4 Reasons This Book Will Make You a Better Reader and Teacher of the New Testament
I’ve had the privilege of teaching a number of new Christians over the past few years. I remember sitting with one teenager and realizing that he didn’t know the big numbers in his Bible were chapters and the little numbers were verses (he had never read a Bible before). When I teach now, I remind myself to be conscious of where my listeners are starting from. Frameworks offers some great long-lasting concepts which are approachable for first-time students of the New Testament. I love it as a teacher and I recommend it for new Bible readers as well.
Frameworks describes itself as “An Extraordinary Guide for Ordinary People”, and it lives up to that high expectation. This is not a New Testament guide written for students in the academic world. This guide is written for people living in the real world. The moment I thumbed through the pages I was caught by the simple layouts and high impact images. Eric Larson’s “less is more” approach goes beyond the look. The text of Frameworks follows this philosophy as well.
Here are four reasons this book will make you a better reader and teacher of the New Testament:
- Simplicity That’s Helpful
There’s no clutter here. Larson keeps it simple, which is hard to do. There’s plenty of information which could be packed into an overview of each book of the Bible, but Larson practices restraint by focusing on those themes which are central and most helpful for each book. Some may quibble about specific dates and alternate outlines, but Larson goes with widely accepted theories and presents one way to put the pieces together. This is a great approach for teaching beginning Bible readers.
- Handles You Can Hang On To
With each book of the New Testament, Larson includes one or two images or stories to serve as metaphors for the major themes of the book. His visuals are excellent, and I’ve already begun making use of them in my own teaching. They’re great images because they work. They help make sense of each New Testament book, and they do it in a way that sticks with you.
- Theology Everyone Can Appreciate
The author doesn’t present his denominational or theological background. It’s not necessary information for the content of this book. What comes across strongly is his belief that the Bible is the inerrant Word of God, given to make known salvation through Jesus. If this were a Lutheran resource I would be disappointed in a lacking perspective on sacraments and mention of law and gospel themes. Since the author is not Lutheran, I appreciate the more general nature of his content because it allows me to recommend his work without amending the content.
- Visuals Which Draw You In
Larson does a great job of writing for an increasingly visual culture. Pictures capture our attention, and our thoughts, ideas and emotions are shaped daily by the images we meet. In our contemporary context, visuals are consistently integrated in our communication. Frameworks speaks the language of our culture. Each page is both attractive and informative.
The caution I will give is this: Don’t mistake Frameworks for a “one-size-fits-all” resource for all things biblical. Frameworks is filled with some great teaching tools and on-point analogies, but there are biblical topics – and important ones, like sacraments – which go untouched. In addition, while Frameworks may serve as a devotional aide (something to read alongside Scripture) it is not devotional material.

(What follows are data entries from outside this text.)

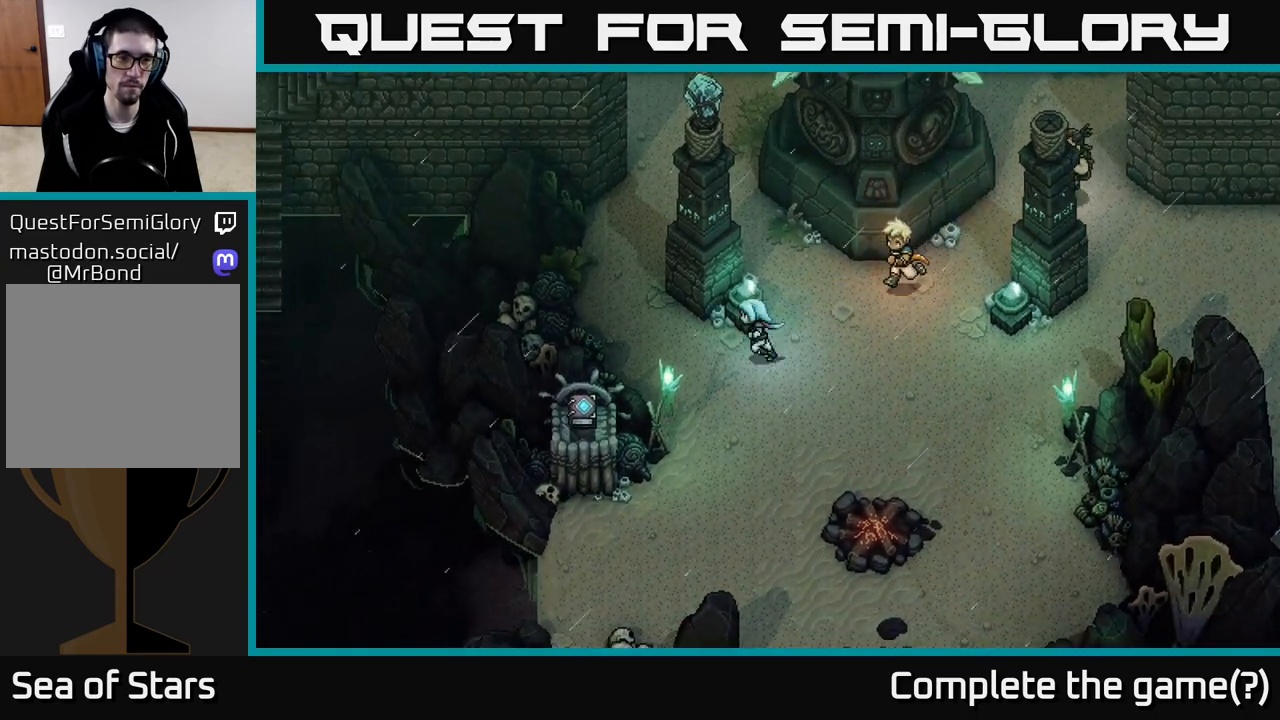
{"buttons": [], "left_stick": "down", "right_stick": "center", "events": [[267, "left_stick", "down"]]}
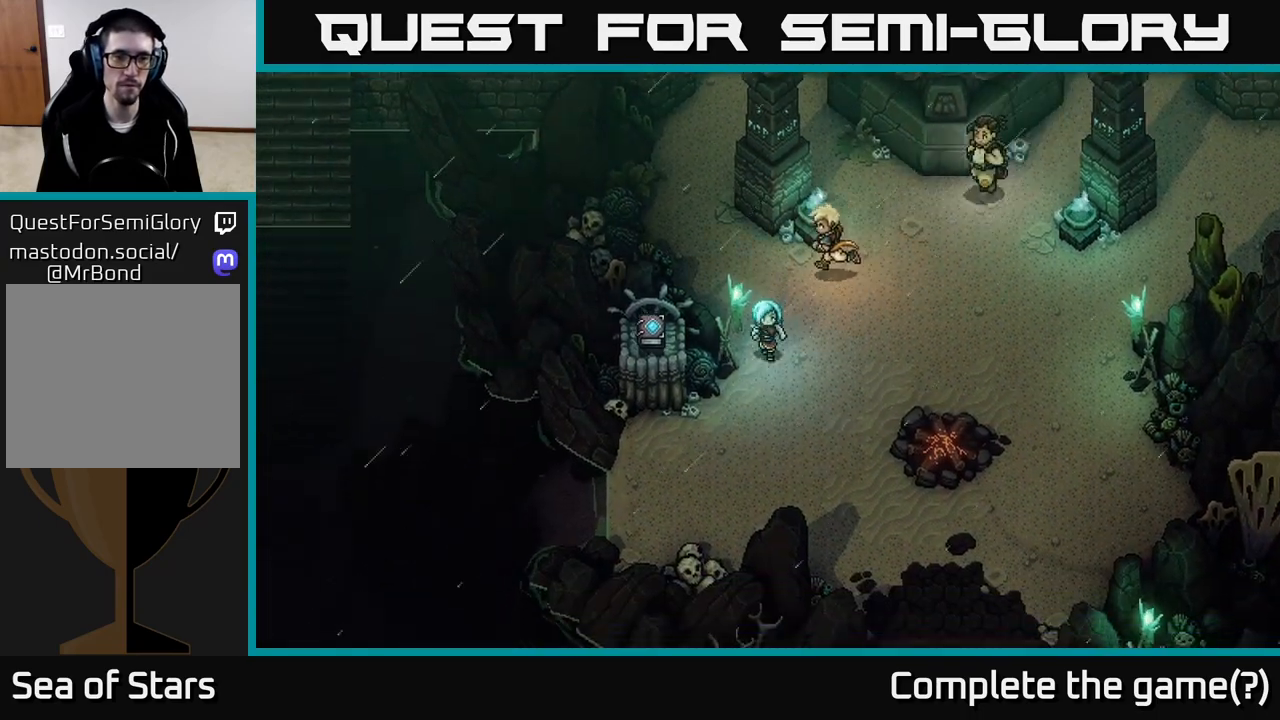
{"buttons": [], "left_stick": "down-left", "right_stick": "center", "events": [[133, "left_stick", "down-left"]]}
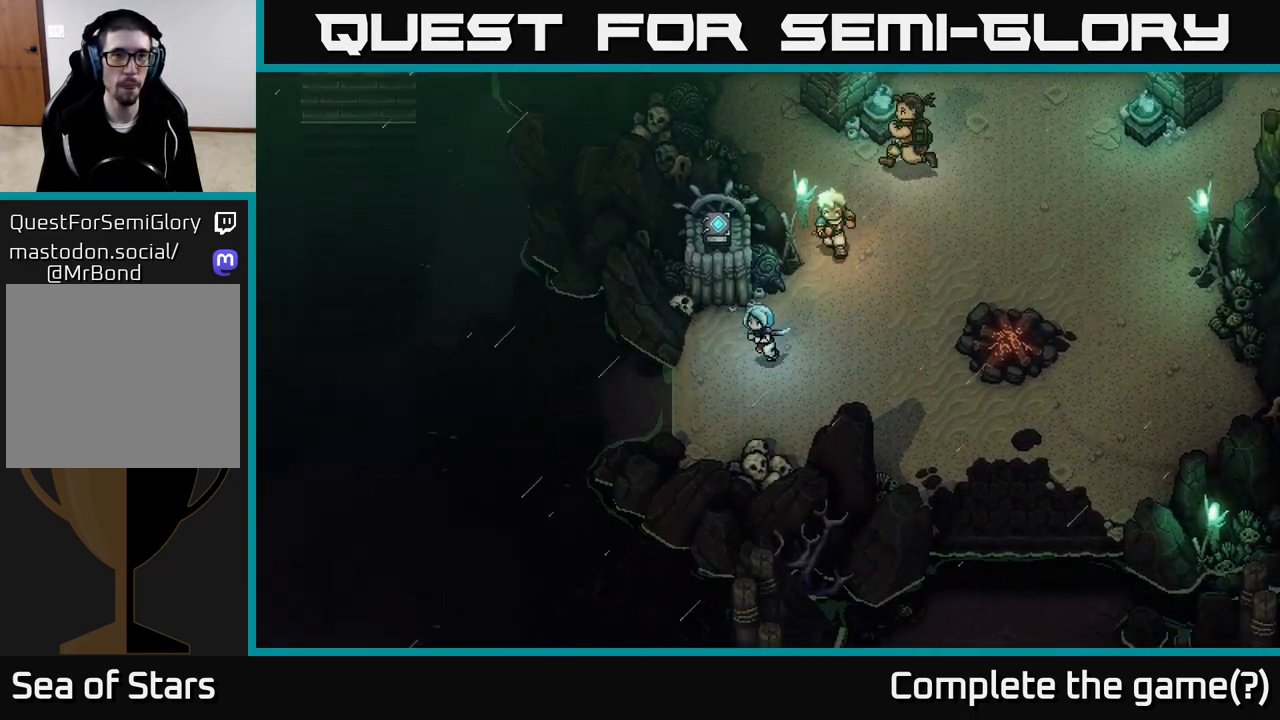
{"buttons": [], "left_stick": "left", "right_stick": "center", "events": [[250, "left_stick", "left"]]}
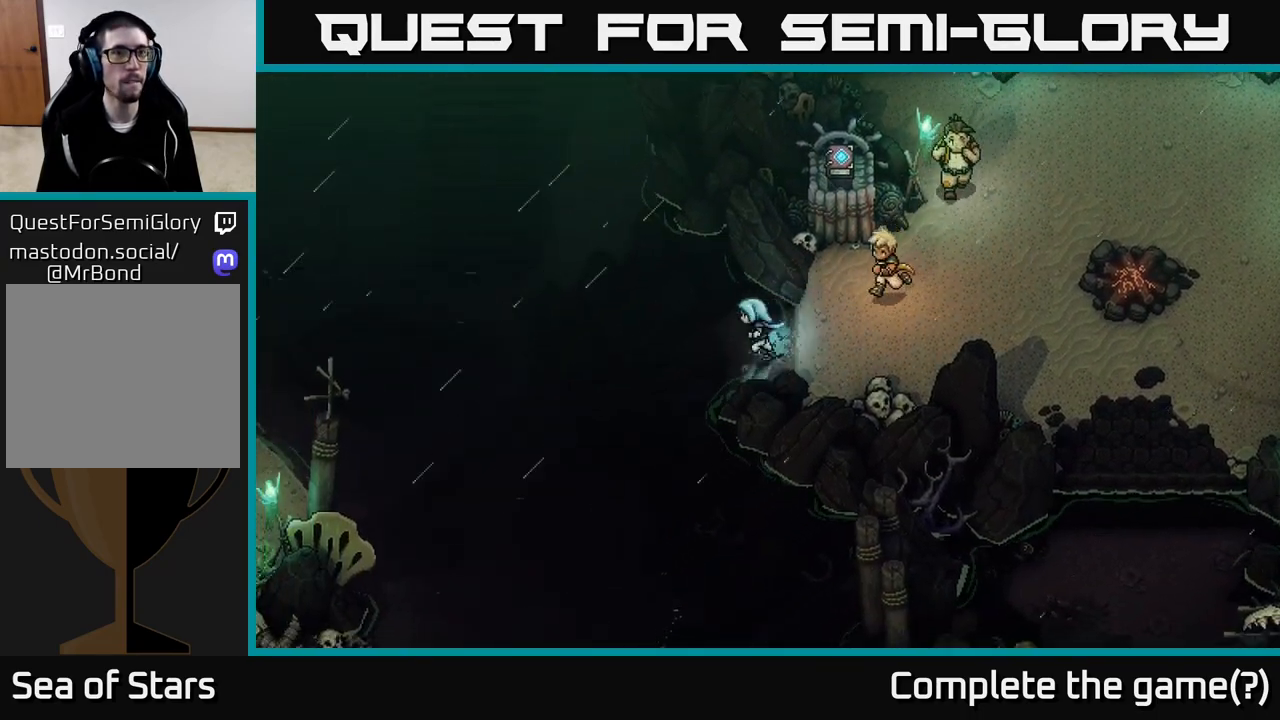
{"buttons": [], "left_stick": "up-left", "right_stick": "center", "events": [[283, "left_stick", "up-left"]]}
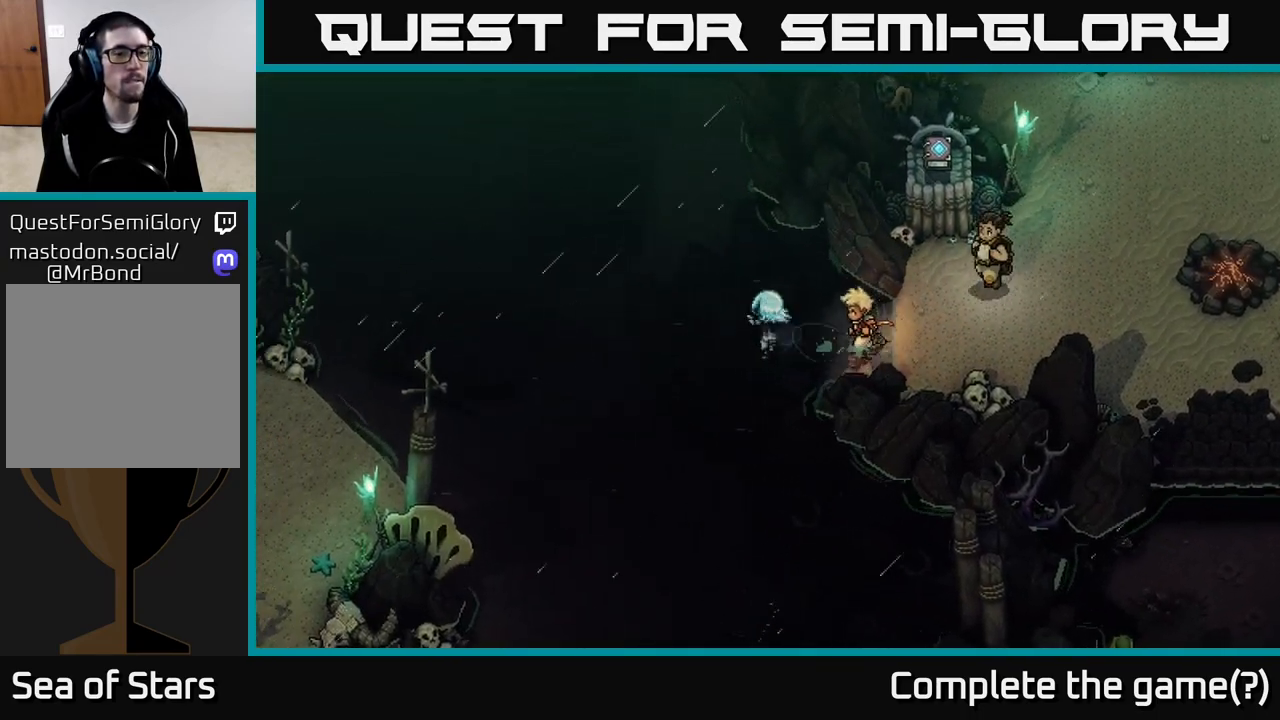
{"buttons": [], "left_stick": "up-left", "right_stick": "center", "events": []}
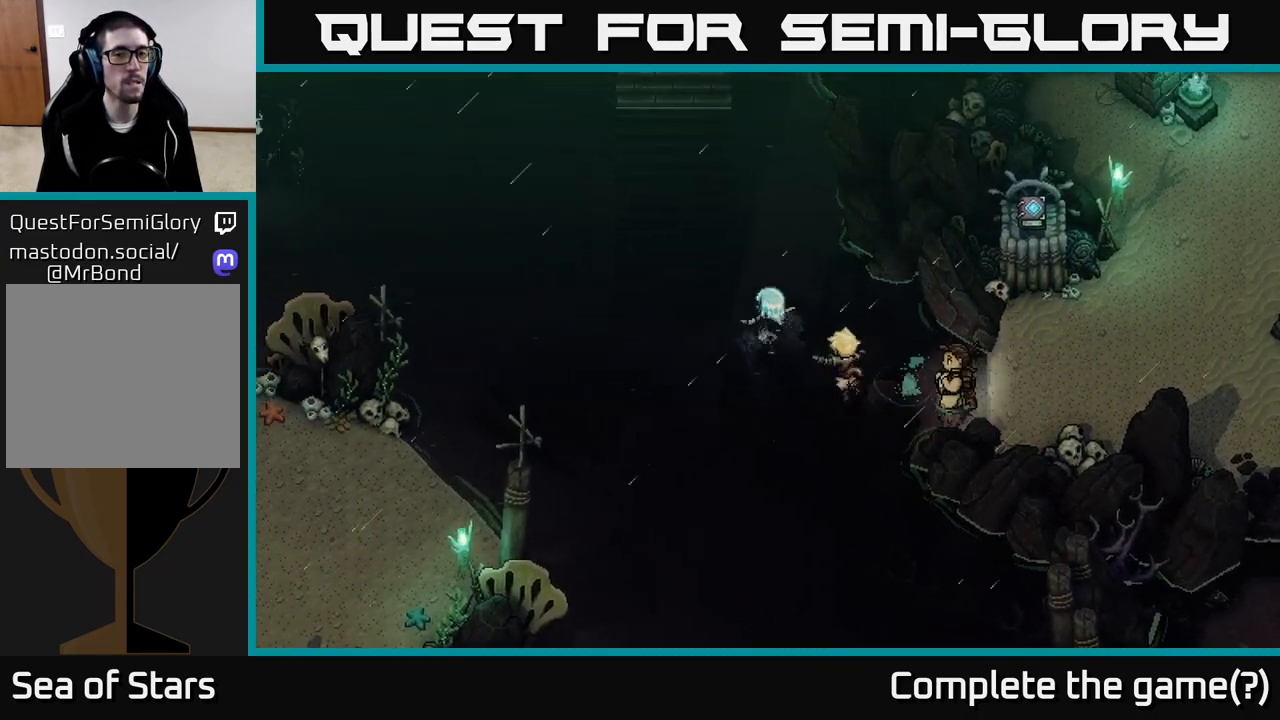
{"buttons": [], "left_stick": "up", "right_stick": "center", "events": [[467, "left_stick", "up"]]}
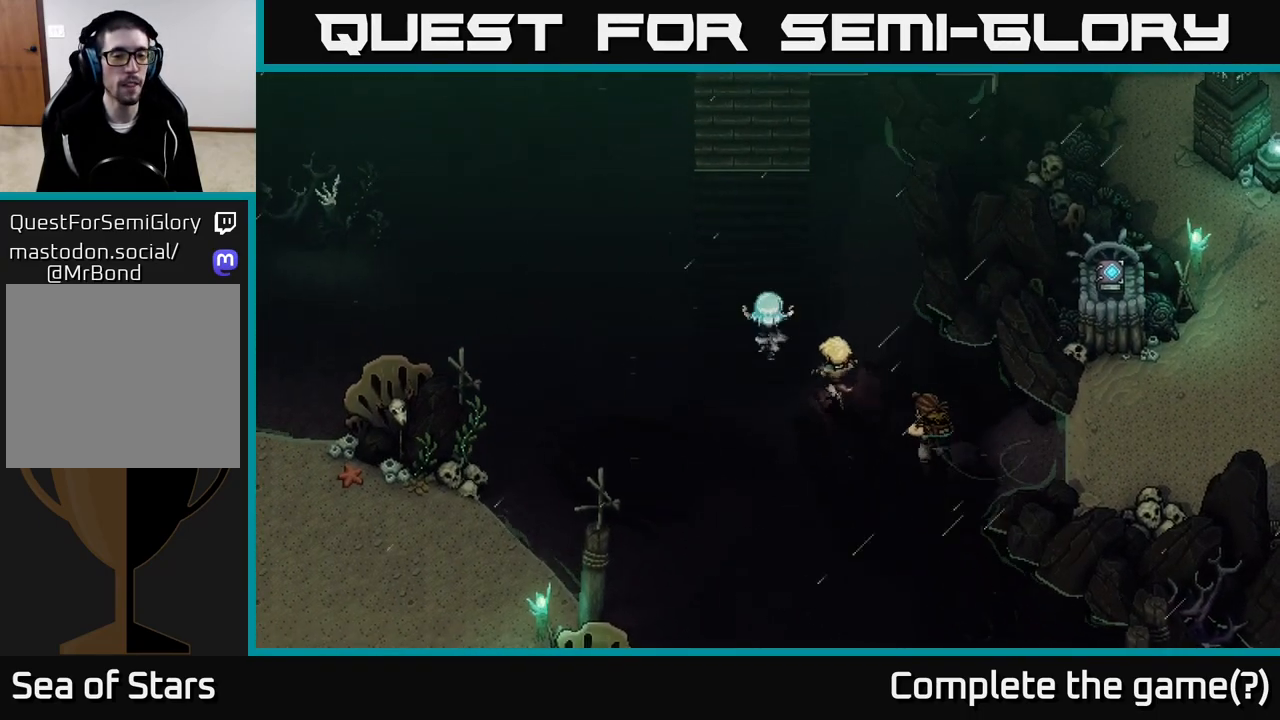
{"buttons": [], "left_stick": "up", "right_stick": "center", "events": []}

The Word of God is explained in Frameworks, but it is never proclaimed to the reader. If anything, some wording in Larson’s explanation leaves room for individuals taking an active role in establishing a relationship with Christ. He’s careful to make Jesus the initiator, but uses wording that leaves room for human cooperation. At the same time, I almost hesitate to mention this negative because there are so many positives I see in this book (but, salvation’s a big deal so it’s worth mentioning).
If reading the New Testament is new for you, Frameworks will be a great aid. Maybe you’ve heard lots of Bible stories or various readings in church, but you’re not familiar with the context of some of those readings. Frameworks will help broaden your understanding.
If you’re in a teaching role, pick up a copy of Frameworks and allow it to inform your teaching. Let the simplicity of this guide remind you how overwhelming the Bible can be for new readers. Take some of the images and metaphors and make them your own as you teach. This book will be an asset to you and your students.